___ Data
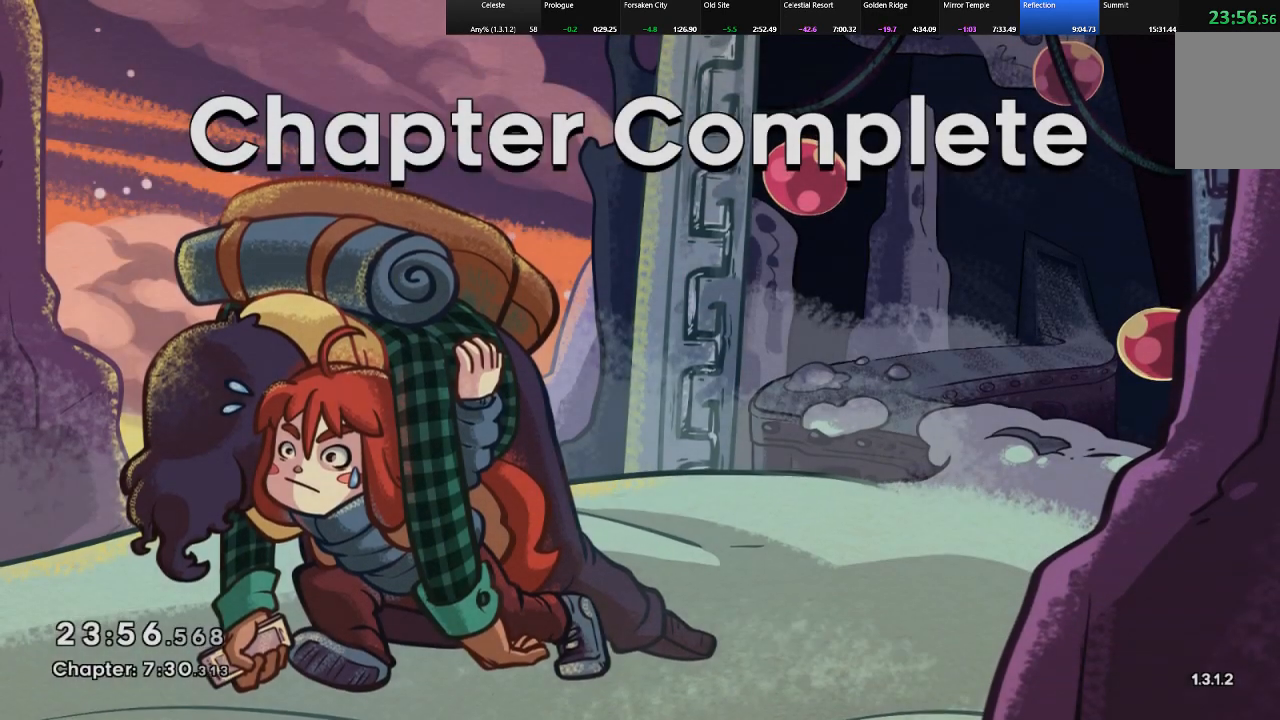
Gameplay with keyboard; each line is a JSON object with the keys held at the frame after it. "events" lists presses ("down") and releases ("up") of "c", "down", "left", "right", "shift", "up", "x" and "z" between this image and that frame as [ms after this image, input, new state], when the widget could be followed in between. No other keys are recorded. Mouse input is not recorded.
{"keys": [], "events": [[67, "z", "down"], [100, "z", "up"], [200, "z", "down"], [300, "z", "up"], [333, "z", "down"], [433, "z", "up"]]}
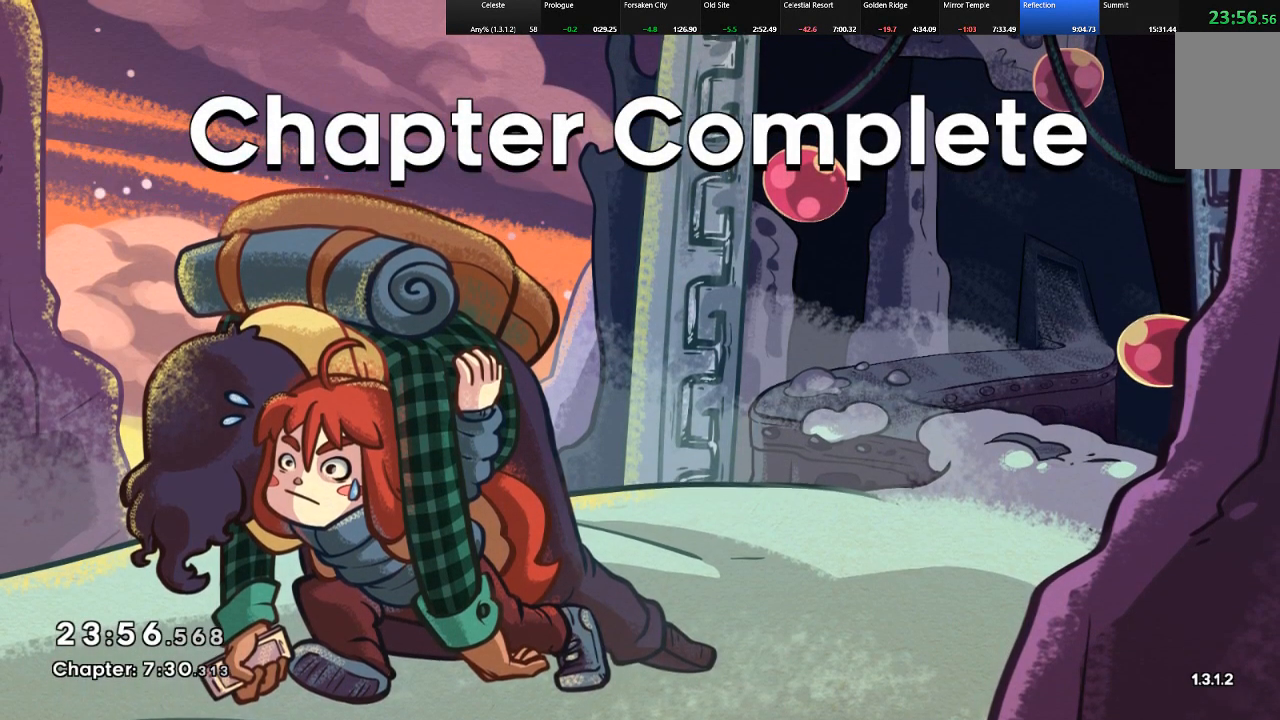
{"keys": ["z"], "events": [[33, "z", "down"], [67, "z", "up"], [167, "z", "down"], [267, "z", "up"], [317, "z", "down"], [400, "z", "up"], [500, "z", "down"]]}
______
● Your objective
Drop the images and return the data verbatim.

● Task answer
Gameplay with keyboard; each line is a JSON object with the keys held at the frame after it. "events" lists presses ("down") and releases ("up") of "c", "down", "left", "right", "shift", "up", "x" and "z" between this image and that frame as [ms after this image, input, new state], when the widget could be followed in between. No other keys are recorded. Mouse input is not recorded.
{"keys": [], "events": [[67, "z", "down"], [100, "z", "up"], [200, "z", "down"], [300, "z", "up"], [333, "z", "down"], [433, "z", "up"]]}
{"keys": ["z"], "events": [[33, "z", "down"], [67, "z", "up"], [167, "z", "down"], [267, "z", "up"], [317, "z", "down"], [400, "z", "up"], [500, "z", "down"]]}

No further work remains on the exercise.